» **READING TEXT**
If you need to increase the length of the leads from a thermocouple, use only the correct type of thermocouple extension wire. Using any other type of wire will introduce an undesirable thermocouple junction. Ensure any plugs, sockets or terminal blocks used to connect the extension wire are made from the same metals as the thermocouples and correct polarity must be observed at all times.
With signal levels from thermocouples measuring only microvolts, noise pickup can be a problem. Noise from stray electrical and magnetic fields is typically orders of magnitude higher than the signal level. Most measuring instruments reject any common mode noise (signals which are the same on both wires) — but this rejection is not perfect, so it makes sense to minimise the noise where possible. This can be done by routing wires away from noisy areas and twisting the two (insulated) leads of the thermocouple cable together to help ensure both wires pick up the same noise. If operating in an extremely noisy environment (such as near a large motor) it is worth considering using a screened extension cable.
A final note on thermocouples: decalibration. This is the process of unintentionally altering the makeup of the thermocouple. The usual cause is the diffusion of atmospheric particles into the metal at the extremes of the operating temperature range. Another cause is impurities and chemicals from the insulation diffusing into the thermocouple wire. If operating at high temperatures, check the specifications of the probe insulation. In addition, it is always good practice to use thermocouples with insulated junctions as this helps protect against oxidation and contamination.

RTDs

Another common type of temperature measuring device is the resistance temperature detector — the most stable and accurate (although expensive and fragile) of the three sensor types discussed in this article. The electrical resistance of any metal varies according to its temperature — in most cases resistance increases with temperature and is said to have a positive temperature coefficient (PTC).
Perhaps the most common type of RTD is the platinum resistance thermometer (PRT), the practical operating range of which is -250 to 850 °C. Depending on type, RTDs have an accuracy of between 0.03 and 0.3 °C. The most frequently used PRT is the Pt100 — so called because it has a resistance of 100 Ω at 0 °C.
PRTs are either wire–wound or metal film resistors. Of these, the latter exhibits the faster response time. As a Pt100 sensor is basically a resistor, its value can be measured with an Ohmmeter as per figure 4. However, the low resistance of the sensor and its low sensitivity (0.385 Ω/°C) make accurate measurements difficult due to lead resistance. A 1 Ω resistance in each lead connecting the Pt100 to the meter will cause an error of more than 5 °C.
To avoid the problem of lead resistance errors, most Pt100 measurements are made using a 4-wire configuration (figure 4). Here, two of the wires are used to provide an excitation current and the other two connect a voltmeter over the PRT. Provided the impedance of the voltmeter is high then a few Ohms of resistance in the cables will not cause an error.
A compromise between the 2 and 4-wire configurations shown is the so-called 3-wire measurement. Discount this for high accuracy measurements as it assumes, often falsely, that all three wires have the same resistance. In practice, accurate measurement requires the 4-wire configuration. Furthermore, a thermistor will often give a better accuracy than a 3 or 4-wire Pt100 measurement.

» **TASK LIST**
(A) According to the text on thermocouples and RTDs, what resistance does a Pt100 have at 0 °C?
(B) Copy the passage from the text on thermocouples and RTDs, starting at "To avoid the" and ending at "4-wire Pt100 measurement.".
The listing has no connection to the text on thermocouples and RTDs.

» **GIVEN DATA**
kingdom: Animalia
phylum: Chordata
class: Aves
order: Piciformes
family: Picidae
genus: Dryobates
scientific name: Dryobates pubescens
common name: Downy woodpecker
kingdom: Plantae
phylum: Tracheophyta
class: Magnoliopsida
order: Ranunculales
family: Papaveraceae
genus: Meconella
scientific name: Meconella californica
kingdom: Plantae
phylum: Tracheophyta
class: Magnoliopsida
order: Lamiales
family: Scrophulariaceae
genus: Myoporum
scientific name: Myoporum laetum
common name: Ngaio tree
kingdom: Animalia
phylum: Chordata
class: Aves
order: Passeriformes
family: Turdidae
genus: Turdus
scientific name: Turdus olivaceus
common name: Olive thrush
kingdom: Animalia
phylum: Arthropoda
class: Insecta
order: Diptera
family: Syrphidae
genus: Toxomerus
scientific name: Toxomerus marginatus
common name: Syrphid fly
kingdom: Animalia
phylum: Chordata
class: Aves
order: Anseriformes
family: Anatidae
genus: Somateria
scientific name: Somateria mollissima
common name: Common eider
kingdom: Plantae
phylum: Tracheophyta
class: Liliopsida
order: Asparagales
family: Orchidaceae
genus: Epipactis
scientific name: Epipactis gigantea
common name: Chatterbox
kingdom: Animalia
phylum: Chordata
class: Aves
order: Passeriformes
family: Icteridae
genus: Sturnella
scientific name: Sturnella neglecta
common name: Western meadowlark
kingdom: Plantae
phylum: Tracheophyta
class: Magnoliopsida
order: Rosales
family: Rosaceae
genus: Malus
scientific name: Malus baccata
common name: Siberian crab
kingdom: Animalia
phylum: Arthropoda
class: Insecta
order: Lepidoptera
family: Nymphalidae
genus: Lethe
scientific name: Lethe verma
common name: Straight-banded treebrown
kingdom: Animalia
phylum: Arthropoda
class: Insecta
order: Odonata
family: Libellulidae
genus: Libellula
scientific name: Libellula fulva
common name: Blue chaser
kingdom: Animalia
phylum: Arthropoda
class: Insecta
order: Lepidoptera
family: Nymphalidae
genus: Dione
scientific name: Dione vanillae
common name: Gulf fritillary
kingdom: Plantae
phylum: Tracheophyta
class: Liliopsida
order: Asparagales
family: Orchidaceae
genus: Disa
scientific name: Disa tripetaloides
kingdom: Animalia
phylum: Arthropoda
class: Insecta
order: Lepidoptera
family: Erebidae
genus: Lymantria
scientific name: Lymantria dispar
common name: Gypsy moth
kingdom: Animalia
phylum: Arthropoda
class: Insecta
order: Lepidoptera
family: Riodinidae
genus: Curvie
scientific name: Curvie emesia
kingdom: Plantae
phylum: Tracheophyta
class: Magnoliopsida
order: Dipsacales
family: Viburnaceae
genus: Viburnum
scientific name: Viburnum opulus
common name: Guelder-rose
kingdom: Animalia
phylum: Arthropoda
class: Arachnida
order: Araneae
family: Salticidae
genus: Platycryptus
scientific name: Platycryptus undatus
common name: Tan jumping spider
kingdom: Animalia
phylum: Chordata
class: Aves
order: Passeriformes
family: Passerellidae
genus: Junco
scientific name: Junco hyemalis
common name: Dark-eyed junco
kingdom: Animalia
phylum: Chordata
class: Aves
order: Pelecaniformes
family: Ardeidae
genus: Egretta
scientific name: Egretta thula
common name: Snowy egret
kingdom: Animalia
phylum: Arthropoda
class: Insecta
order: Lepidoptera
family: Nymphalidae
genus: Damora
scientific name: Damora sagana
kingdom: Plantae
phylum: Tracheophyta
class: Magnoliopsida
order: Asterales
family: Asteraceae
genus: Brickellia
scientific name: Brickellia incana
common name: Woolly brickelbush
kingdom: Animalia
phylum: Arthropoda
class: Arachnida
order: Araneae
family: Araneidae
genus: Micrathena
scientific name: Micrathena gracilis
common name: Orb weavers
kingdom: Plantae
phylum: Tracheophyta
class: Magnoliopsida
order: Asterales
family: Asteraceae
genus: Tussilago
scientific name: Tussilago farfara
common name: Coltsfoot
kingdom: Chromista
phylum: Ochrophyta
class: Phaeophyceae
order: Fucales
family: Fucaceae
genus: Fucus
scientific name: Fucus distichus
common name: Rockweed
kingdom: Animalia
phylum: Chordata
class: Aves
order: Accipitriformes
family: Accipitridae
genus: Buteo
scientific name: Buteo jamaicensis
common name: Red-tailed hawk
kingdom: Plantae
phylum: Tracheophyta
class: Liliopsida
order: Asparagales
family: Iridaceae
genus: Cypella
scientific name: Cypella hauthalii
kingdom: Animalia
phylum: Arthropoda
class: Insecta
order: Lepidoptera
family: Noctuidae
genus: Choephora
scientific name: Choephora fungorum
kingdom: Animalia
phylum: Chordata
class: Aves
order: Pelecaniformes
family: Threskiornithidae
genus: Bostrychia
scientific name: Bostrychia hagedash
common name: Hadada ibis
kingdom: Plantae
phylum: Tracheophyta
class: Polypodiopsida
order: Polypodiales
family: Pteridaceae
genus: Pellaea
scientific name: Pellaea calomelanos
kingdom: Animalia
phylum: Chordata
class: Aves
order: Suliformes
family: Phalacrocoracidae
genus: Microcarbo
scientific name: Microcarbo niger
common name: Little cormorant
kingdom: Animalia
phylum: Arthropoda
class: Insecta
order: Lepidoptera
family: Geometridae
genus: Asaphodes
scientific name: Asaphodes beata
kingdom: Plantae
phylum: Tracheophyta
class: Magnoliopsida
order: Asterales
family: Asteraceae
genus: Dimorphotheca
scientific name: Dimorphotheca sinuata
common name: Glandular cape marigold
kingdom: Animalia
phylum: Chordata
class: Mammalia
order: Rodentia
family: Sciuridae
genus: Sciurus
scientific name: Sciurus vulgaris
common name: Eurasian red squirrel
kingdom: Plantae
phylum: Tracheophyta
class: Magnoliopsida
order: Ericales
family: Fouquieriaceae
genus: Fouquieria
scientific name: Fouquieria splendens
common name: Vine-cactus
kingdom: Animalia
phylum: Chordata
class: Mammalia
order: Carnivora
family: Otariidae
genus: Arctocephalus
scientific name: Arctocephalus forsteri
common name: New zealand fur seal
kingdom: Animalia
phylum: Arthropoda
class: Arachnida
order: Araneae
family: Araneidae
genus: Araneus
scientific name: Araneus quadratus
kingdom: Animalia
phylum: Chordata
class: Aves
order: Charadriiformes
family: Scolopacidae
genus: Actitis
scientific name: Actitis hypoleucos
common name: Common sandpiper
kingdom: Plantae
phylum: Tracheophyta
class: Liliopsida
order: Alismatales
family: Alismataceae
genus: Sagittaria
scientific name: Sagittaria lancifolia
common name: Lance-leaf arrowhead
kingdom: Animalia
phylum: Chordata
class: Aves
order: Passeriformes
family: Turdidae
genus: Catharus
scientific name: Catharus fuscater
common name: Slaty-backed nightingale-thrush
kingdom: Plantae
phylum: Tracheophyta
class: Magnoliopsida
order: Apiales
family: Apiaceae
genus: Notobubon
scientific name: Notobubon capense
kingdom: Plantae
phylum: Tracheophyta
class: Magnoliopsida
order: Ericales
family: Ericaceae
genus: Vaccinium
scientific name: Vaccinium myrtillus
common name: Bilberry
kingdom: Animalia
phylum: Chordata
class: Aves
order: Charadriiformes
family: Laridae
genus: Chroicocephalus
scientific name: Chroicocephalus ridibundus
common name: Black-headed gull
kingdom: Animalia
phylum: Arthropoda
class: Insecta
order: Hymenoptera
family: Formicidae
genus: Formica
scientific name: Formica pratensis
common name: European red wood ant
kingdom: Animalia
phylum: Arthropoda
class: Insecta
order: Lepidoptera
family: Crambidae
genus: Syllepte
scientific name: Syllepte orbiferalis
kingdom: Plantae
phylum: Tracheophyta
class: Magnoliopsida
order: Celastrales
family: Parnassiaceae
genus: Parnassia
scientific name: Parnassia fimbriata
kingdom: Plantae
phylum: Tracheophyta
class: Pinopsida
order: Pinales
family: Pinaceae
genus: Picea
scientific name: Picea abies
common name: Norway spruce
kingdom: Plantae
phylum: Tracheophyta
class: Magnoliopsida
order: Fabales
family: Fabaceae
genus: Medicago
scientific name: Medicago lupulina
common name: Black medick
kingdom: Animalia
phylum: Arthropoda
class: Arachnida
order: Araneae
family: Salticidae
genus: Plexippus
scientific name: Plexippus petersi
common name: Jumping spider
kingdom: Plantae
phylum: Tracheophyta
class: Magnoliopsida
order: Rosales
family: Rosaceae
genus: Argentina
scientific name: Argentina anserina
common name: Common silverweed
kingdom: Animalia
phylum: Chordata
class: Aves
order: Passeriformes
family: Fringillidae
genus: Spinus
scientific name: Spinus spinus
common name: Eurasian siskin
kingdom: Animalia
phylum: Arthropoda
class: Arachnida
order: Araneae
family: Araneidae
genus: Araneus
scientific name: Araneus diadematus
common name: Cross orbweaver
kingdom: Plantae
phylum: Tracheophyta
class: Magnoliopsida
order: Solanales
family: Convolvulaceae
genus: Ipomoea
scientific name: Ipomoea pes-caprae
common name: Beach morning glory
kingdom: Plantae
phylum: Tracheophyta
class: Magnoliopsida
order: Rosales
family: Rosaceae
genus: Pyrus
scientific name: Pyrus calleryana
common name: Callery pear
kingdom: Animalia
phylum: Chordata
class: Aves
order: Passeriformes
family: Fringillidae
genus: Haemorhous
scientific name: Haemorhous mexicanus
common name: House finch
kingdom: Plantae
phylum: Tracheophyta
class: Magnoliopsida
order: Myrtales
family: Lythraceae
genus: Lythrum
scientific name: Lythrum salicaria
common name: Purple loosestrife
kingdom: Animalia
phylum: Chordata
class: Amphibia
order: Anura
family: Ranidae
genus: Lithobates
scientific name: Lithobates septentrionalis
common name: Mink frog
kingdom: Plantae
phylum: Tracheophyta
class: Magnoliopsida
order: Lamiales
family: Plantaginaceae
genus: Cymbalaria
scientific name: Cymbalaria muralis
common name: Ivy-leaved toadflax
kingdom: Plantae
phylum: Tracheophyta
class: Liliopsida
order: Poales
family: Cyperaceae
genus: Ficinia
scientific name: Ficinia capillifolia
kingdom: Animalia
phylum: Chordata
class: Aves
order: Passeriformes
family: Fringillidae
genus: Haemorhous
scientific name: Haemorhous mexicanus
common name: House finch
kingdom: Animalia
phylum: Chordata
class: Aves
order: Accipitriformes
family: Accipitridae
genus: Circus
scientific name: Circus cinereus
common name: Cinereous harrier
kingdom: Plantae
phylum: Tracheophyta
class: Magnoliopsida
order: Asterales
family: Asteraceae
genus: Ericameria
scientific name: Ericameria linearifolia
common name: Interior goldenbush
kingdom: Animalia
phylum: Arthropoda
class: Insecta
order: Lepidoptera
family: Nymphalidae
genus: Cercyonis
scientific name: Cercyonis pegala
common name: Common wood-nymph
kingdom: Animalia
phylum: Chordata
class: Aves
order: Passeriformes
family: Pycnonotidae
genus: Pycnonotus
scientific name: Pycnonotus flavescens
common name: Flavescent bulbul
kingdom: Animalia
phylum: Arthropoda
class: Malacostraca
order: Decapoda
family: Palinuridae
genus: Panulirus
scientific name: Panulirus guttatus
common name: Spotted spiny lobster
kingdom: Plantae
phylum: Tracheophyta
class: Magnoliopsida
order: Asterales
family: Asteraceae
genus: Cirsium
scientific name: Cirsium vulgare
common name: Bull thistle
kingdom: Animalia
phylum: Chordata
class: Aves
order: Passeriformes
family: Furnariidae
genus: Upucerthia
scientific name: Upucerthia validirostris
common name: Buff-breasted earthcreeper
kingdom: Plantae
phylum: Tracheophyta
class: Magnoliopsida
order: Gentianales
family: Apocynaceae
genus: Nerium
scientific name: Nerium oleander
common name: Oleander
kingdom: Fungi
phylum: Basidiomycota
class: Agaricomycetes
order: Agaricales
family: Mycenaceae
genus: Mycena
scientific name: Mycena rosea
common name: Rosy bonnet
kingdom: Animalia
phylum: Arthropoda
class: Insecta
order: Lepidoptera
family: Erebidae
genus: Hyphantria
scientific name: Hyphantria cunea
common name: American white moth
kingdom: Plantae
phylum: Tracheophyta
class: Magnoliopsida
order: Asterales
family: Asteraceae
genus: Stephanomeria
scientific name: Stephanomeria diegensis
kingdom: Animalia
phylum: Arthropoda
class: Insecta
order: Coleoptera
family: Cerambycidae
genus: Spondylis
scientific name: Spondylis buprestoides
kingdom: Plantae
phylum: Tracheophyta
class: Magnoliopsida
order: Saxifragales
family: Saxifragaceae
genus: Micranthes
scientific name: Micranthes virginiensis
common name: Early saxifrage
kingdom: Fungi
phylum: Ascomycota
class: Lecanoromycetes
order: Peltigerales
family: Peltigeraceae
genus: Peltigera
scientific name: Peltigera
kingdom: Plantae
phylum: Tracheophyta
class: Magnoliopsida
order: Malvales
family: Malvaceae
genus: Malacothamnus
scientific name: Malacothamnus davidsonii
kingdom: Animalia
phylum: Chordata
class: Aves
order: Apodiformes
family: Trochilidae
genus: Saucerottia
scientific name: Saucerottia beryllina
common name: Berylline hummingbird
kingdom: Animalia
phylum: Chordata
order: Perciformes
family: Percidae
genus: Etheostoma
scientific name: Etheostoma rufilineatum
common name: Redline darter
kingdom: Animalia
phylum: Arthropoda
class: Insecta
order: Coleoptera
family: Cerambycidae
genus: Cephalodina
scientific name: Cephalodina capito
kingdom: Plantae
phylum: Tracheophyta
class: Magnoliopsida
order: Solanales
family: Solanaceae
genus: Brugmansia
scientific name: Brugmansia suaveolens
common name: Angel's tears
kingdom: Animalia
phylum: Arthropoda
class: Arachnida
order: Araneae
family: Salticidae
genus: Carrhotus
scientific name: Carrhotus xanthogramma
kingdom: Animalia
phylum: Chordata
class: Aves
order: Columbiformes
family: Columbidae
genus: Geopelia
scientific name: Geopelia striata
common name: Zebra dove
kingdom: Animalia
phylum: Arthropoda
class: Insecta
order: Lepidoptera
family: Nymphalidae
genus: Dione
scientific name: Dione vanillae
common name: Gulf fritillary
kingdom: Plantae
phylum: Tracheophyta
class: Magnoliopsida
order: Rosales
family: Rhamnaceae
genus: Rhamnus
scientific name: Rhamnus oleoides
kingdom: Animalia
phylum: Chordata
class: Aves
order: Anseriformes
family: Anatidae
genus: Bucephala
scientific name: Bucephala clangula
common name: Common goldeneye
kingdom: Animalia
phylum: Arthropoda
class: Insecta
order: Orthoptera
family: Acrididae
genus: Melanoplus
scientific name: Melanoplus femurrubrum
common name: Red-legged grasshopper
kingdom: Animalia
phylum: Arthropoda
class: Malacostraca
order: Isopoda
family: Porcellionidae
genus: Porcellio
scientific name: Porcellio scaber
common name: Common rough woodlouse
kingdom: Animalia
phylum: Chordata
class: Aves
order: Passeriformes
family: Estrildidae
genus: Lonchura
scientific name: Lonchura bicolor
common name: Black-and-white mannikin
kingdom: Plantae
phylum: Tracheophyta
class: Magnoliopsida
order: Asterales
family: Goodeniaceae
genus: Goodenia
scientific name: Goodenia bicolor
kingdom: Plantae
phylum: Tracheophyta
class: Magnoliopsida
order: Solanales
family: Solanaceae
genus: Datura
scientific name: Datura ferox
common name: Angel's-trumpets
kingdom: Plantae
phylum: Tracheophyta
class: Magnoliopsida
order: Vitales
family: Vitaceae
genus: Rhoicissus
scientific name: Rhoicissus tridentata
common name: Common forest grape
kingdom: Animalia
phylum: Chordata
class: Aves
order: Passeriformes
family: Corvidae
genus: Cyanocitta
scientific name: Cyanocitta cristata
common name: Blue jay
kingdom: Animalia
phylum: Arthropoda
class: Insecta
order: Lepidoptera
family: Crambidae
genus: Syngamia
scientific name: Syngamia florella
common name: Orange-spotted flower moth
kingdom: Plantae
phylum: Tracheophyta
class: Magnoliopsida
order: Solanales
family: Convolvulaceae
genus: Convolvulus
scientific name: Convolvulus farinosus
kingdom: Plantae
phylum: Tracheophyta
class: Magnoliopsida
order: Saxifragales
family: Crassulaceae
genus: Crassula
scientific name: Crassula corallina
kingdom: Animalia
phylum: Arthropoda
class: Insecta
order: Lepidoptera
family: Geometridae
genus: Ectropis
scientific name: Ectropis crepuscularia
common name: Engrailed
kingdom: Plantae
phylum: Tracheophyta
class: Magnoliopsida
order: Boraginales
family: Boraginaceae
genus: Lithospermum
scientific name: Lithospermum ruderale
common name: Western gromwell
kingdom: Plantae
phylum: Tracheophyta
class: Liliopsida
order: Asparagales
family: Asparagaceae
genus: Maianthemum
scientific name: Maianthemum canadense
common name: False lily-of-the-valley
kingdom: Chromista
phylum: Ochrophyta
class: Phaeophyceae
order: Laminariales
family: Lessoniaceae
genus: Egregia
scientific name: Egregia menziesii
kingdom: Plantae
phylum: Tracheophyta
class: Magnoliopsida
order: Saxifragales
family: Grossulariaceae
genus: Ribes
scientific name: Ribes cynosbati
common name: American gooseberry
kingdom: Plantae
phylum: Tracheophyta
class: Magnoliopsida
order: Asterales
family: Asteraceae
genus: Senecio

» **EXPECTED ANSWERS**
(A) 100 Ω

(B)
To avoid the problem of lead resistance errors, most Pt100 measurements are made using a 4-wire configuration (figure 4). Here, two of the wires are used to provide an excitation current and the other two connect a voltmeter over the PRT. Provided the impedance of the voltmeter is high then a few Ohms of resistance in the cables will not cause an error.
A compromise between the 2 and 4-wire configurations shown is the so-called 3-wire measurement. Discount this for high accuracy measurements as it assumes, often falsely, that all three wires have the same resistance. In practice, accurate measurement requires the 4-wire configuration. Furthermore, a thermistor will often give a better accuracy than a 3 or 4-wire Pt100 measurement.